● WHAT TO WORK ON:
Reproduce all entries verbatim, with nothing added or dropped.

(Extracted records)
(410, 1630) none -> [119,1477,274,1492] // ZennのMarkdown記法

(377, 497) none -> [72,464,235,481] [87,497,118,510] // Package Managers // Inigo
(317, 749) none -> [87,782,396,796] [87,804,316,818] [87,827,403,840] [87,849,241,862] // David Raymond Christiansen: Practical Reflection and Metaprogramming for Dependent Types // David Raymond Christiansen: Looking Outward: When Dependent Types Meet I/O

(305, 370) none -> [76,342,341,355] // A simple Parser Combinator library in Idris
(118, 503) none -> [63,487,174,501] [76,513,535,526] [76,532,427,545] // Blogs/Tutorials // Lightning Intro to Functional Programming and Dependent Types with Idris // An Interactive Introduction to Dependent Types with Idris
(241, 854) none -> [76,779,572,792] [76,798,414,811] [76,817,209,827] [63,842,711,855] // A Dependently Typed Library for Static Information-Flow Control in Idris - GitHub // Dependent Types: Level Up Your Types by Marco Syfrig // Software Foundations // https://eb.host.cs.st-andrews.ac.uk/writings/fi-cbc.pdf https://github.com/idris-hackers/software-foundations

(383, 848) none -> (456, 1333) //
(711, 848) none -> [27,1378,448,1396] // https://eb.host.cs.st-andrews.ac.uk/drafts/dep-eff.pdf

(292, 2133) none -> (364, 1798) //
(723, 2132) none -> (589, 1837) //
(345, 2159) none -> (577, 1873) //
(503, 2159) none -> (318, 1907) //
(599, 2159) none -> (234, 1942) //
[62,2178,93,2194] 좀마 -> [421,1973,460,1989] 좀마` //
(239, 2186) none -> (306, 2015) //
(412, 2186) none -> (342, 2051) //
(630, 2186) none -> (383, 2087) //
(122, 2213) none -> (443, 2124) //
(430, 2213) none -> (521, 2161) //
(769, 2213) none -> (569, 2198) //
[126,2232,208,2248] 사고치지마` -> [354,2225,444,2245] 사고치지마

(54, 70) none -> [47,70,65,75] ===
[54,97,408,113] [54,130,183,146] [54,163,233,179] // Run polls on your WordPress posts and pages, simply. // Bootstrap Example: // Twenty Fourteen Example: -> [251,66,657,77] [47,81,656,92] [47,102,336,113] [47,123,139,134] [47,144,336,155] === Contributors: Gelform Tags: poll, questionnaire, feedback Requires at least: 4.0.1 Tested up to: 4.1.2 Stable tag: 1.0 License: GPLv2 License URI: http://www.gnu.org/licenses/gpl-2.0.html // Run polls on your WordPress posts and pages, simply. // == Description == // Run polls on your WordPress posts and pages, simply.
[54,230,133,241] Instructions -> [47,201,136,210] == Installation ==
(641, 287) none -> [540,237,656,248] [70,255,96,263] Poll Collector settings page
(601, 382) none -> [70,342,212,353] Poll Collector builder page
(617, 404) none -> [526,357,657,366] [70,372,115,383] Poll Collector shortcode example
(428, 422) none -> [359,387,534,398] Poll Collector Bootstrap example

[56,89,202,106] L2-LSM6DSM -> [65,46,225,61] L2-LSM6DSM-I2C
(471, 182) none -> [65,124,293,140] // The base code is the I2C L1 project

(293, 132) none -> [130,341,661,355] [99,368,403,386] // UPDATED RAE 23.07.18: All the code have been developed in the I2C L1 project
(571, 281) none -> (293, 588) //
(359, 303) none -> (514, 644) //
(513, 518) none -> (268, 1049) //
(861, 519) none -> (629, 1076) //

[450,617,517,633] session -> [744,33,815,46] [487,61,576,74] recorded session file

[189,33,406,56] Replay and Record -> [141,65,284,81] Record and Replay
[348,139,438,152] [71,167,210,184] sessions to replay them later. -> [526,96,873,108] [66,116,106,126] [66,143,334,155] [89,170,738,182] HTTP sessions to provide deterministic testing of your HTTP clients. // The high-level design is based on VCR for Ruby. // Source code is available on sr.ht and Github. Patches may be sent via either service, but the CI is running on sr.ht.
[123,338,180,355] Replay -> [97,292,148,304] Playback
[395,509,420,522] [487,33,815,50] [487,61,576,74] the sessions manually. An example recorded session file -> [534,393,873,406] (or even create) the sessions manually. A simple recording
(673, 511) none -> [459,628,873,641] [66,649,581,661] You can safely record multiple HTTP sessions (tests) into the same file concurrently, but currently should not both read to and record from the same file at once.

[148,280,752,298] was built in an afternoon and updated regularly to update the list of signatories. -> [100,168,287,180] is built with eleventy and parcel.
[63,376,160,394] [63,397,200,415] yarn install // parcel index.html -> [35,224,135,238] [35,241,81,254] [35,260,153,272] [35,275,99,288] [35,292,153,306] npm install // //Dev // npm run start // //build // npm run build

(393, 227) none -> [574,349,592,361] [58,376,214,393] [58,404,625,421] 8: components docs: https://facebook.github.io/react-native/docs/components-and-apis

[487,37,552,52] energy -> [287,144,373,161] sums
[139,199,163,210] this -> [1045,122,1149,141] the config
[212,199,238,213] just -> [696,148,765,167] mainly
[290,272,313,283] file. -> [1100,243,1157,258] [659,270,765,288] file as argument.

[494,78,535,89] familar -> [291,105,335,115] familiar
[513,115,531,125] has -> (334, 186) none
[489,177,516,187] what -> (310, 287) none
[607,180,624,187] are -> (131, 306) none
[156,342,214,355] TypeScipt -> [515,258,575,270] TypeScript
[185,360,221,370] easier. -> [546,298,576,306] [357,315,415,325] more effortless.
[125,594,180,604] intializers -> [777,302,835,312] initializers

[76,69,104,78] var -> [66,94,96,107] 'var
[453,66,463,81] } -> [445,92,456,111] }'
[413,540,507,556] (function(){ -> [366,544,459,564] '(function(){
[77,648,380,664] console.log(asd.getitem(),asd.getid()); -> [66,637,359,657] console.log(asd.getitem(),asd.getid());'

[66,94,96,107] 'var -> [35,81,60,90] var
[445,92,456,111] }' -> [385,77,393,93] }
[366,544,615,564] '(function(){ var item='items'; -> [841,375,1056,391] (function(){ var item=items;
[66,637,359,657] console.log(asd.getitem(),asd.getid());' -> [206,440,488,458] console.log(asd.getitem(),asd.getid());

● ANSWER FOR THIS EXERCISE:
(410, 1630) none -> [119,1477,274,1492] // ZennのMarkdown記法

(377, 497) none -> [72,464,235,481] [87,497,118,510] // Package Managers // Inigo
(317, 749) none -> [87,782,396,796] [87,804,316,818] [87,827,403,840] [87,849,241,862] // David Raymond Christiansen: Practical Reflection and Metaprogramming for Dependent Types // David Raymond Christiansen: Looking Outward: When Dependent Types Meet I/O

(305, 370) none -> [76,342,341,355] // A simple Parser Combinator library in Idris
(118, 503) none -> [63,487,174,501] [76,513,535,526] [76,532,427,545] // Blogs/Tutorials // Lightning Intro to Functional Programming and Dependent Types with Idris // An Interactive Introduction to Dependent Types with Idris
(241, 854) none -> [76,779,572,792] [76,798,414,811] [76,817,209,827] [63,842,711,855] // A Dependently Typed Library for Static Information-Flow Control in Idris - GitHub // Dependent Types: Level Up Your Types by Marco Syfrig // Software Foundations // https://eb.host.cs.st-andrews.ac.uk/writings/fi-cbc.pdf https://github.com/idris-hackers/software-foundations

(383, 848) none -> (456, 1333) //
(711, 848) none -> [27,1378,448,1396] // https://eb.host.cs.st-andrews.ac.uk/drafts/dep-eff.pdf

(292, 2133) none -> (364, 1798) //
(723, 2132) none -> (589, 1837) //
(345, 2159) none -> (577, 1873) //
(503, 2159) none -> (318, 1907) //
(599, 2159) none -> (234, 1942) //
[62,2178,93,2194] 좀마 -> [421,1973,460,1989] 좀마` //
(239, 2186) none -> (306, 2015) //
(412, 2186) none -> (342, 2051) //
(630, 2186) none -> (383, 2087) //
(122, 2213) none -> (443, 2124) //
(430, 2213) none -> (521, 2161) //
(769, 2213) none -> (569, 2198) //
[126,2232,208,2248] 사고치지마` -> [354,2225,444,2245] 사고치지마

(54, 70) none -> [47,70,65,75] ===
[54,97,408,113] [54,130,183,146] [54,163,233,179] // Run polls on your WordPress posts and pages, simply. // Bootstrap Example: // Twenty Fourteen Example: -> [251,66,657,77] [47,81,656,92] [47,102,336,113] [47,123,139,134] [47,144,336,155] === Contributors: Gelform Tags: poll, questionnaire, feedback Requires at least: 4.0.1 Tested up to: 4.1.2 Stable tag: 1.0 License: GPLv2 License URI: http://www.gnu.org/licenses/gpl-2.0.html // Run polls on your WordPress posts and pages, simply. // == Description == // Run polls on your WordPress posts and pages, simply.
[54,230,133,241] Instructions -> [47,201,136,210] == Installation ==
(641, 287) none -> [540,237,656,248] [70,255,96,263] Poll Collector settings page
(601, 382) none -> [70,342,212,353] Poll Collector builder page
(617, 404) none -> [526,357,657,366] [70,372,115,383] Poll Collector shortcode example
(428, 422) none -> [359,387,534,398] Poll Collector Bootstrap example

[56,89,202,106] L2-LSM6DSM -> [65,46,225,61] L2-LSM6DSM-I2C
(471, 182) none -> [65,124,293,140] // The base code is the I2C L1 project

(293, 132) none -> [130,341,661,355] [99,368,403,386] // UPDATED RAE 23.07.18: All the code have been developed in the I2C L1 project
(571, 281) none -> (293, 588) //
(359, 303) none -> (514, 644) //
(513, 518) none -> (268, 1049) //
(861, 519) none -> (629, 1076) //

[450,617,517,633] session -> [744,33,815,46] [487,61,576,74] recorded session file

[189,33,406,56] Replay and Record -> [141,65,284,81] Record and Replay
[348,139,438,152] [71,167,210,184] sessions to replay them later. -> [526,96,873,108] [66,116,106,126] [66,143,334,155] [89,170,738,182] HTTP sessions to provide deterministic testing of your HTTP clients. // The high-level design is based on VCR for Ruby. // Source code is available on sr.ht and Github. Patches may be sent via either service, but the CI is running on sr.ht.
[123,338,180,355] Replay -> [97,292,148,304] Playback
[395,509,420,522] [487,33,815,50] [487,61,576,74] the sessions manually. An example recorded session file -> [534,393,873,406] (or even create) the sessions manually. A simple recording
(673, 511) none -> [459,628,873,641] [66,649,581,661] You can safely record multiple HTTP sessions (tests) into the same file concurrently, but currently should not both read to and record from the same file at once.

[148,280,752,298] was built in an afternoon and updated regularly to update the list of signatories. -> [100,168,287,180] is built with eleventy and parcel.
[63,376,160,394] [63,397,200,415] yarn install // parcel index.html -> [35,224,135,238] [35,241,81,254] [35,260,153,272] [35,275,99,288] [35,292,153,306] npm install // //Dev // npm run start // //build // npm run build

(393, 227) none -> [574,349,592,361] [58,376,214,393] [58,404,625,421] 8: components docs: https://facebook.github.io/react-native/docs/components-and-apis

[487,37,552,52] energy -> [287,144,373,161] sums
[139,199,163,210] this -> [1045,122,1149,141] the config
[212,199,238,213] just -> [696,148,765,167] mainly
[290,272,313,283] file. -> [1100,243,1157,258] [659,270,765,288] file as argument.

[494,78,535,89] familar -> [291,105,335,115] familiar
[513,115,531,125] has -> (334, 186) none
[489,177,516,187] what -> (310, 287) none
[607,180,624,187] are -> (131, 306) none
[156,342,214,355] TypeScipt -> [515,258,575,270] TypeScript
[185,360,221,370] easier. -> [546,298,576,306] [357,315,415,325] more effortless.
[125,594,180,604] intializers -> [777,302,835,312] initializers

[76,69,104,78] var -> [66,94,96,107] 'var
[453,66,463,81] } -> [445,92,456,111] }'
[413,540,507,556] (function(){ -> [366,544,459,564] '(function(){
[77,648,380,664] console.log(asd.getitem(),asd.getid()); -> [66,637,359,657] console.log(asd.getitem(),asd.getid());'

[66,94,96,107] 'var -> [35,81,60,90] var
[445,92,456,111] }' -> [385,77,393,93] }
[366,544,615,564] '(function(){ var item='items'; -> [841,375,1056,391] (function(){ var item=items;
[66,637,359,657] console.log(asd.getitem(),asd.getid());' -> [206,440,488,458] console.log(asd.getitem(),asd.getid());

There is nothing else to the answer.